Surround yourself with optimistic happy people. Do not engage in conversation when people are complaining about their children or husbands. If a friend comes to complain about her kids I try to turn around and point out to them how that characteristic could be good or some other great thing about their children. Or I change the subject.

Look at what you have, not what you do not have. If all you focus is in negative things that is all you will see. If you always look for the positive slowly you will, more and more, see the positive and the beauty around you and that will become who you are.

—Alex Polikowsky

SandraDodd.com/alex/optimism
photo by Cathy Koetsier

Wednesday, April 23, 2025

Seasons

Calm yourself with the awareness of what's important.

Being Home
photo by Cathy Koetsier

Tuesday, April 22, 2025

Reflections and shadows

This is a photo of a concrete pad at our house, between a wall and a car. It won't look like that now, but one day it did, from reflections and shadows, from lights and surfaces interacting.

The effects of different factors on lives and situations can change appearances and perceptions. Life keeps moving, and we can miss things by not looking, not noticing.
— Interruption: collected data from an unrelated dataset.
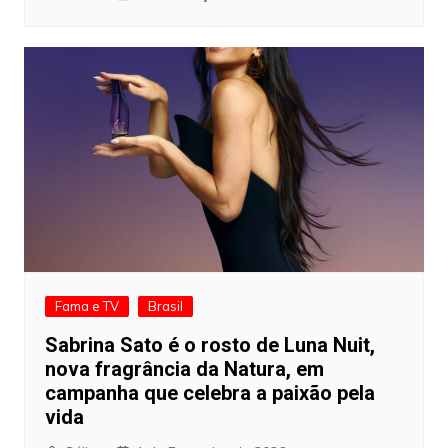
Fama e TV
Brasil
Sabrina Sato é o rosto de Luna Nuit,
nova fragrância da Natura, em
campanha que celebra a paixão pela
vida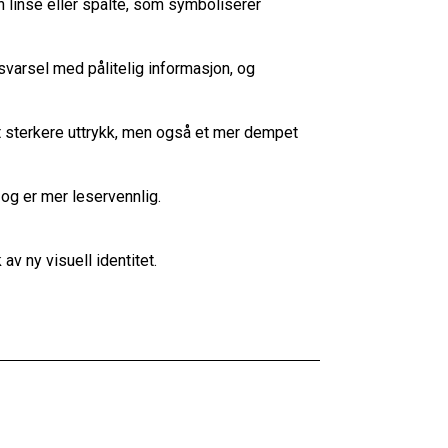
 linse eller spalte, som symboliserer
svarsel med pålitelig informasjon, og
et sterkere uttrykk, men også et mer dempet
og er mer leservennlig.
av ny visuell identitet.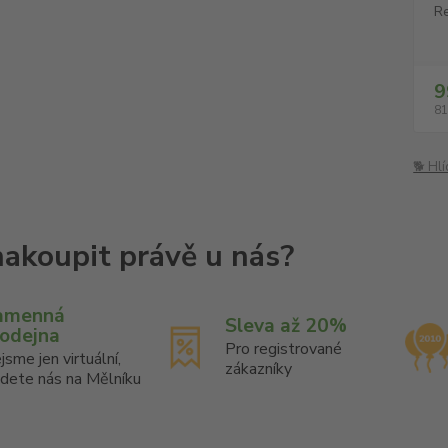
Re
9
81
🐕 Hl
amenná
Sleva až 20%
rodejna
Pro registrované
jsme jen virtuální,
zákazníky
jdete nás na Mělníku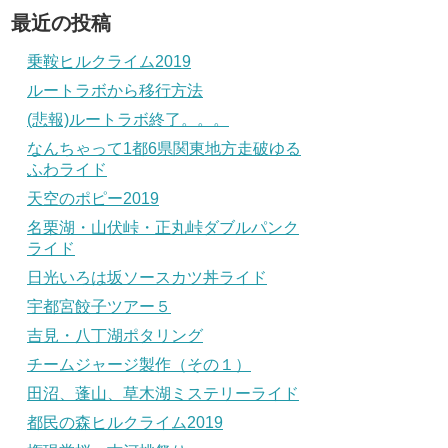
最近の投稿
乗鞍ヒルクライム2019
ルートラボから移行方法
(悲報)ルートラボ終了。。。
なんちゃって1都6県関東地方走破ゆる
ふわライド
天空のポピー2019
名栗湖・山伏峠・正丸峠ダブルパンク
ライド
日光いろは坂ソースカツ丼ライド
宇都宮餃子ツアー５
吉見・八丁湖ポタリング
チームジャージ製作（その１）
田沼、蓬山、草木湖ミステリーライド
都民の森ヒルクライム2019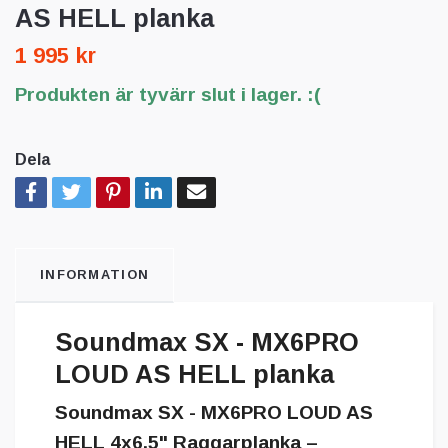
AS HELL planka
1 995 kr
Produkten är tyvärr slut i lager. :(
Dela
INFORMATION
Soundmax SX - MX6PRO
LOUD AS HELL planka
Soundmax SX - MX6PRO LOUD AS
HELL 4x6.5" Raggarplanka –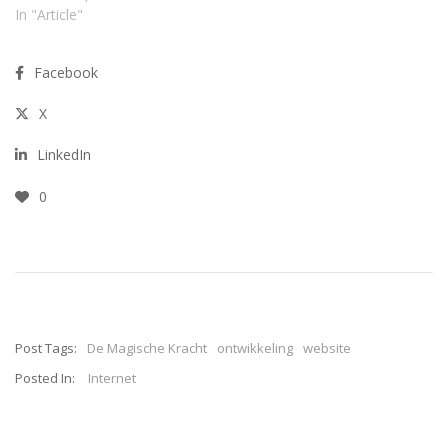
In "Article"
Facebook
X
LinkedIn
0
Post Tags:
De Magische Kracht
ontwikkeling
website
Posted In:
Internet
Days and moments can flow too quickly, too loudly, exhaustingly, for parents, and for growing kids. Try to appreciate the lights and shadows and patterns.

SandraDodd.com/wonder
or
SandraDodd.com/factors
photo by Sandra Dodd
The swirls are reflections from the car windows. Stripes are light through a slat gate. Row of spots is sun through the decorative top row of the cinderblock wall.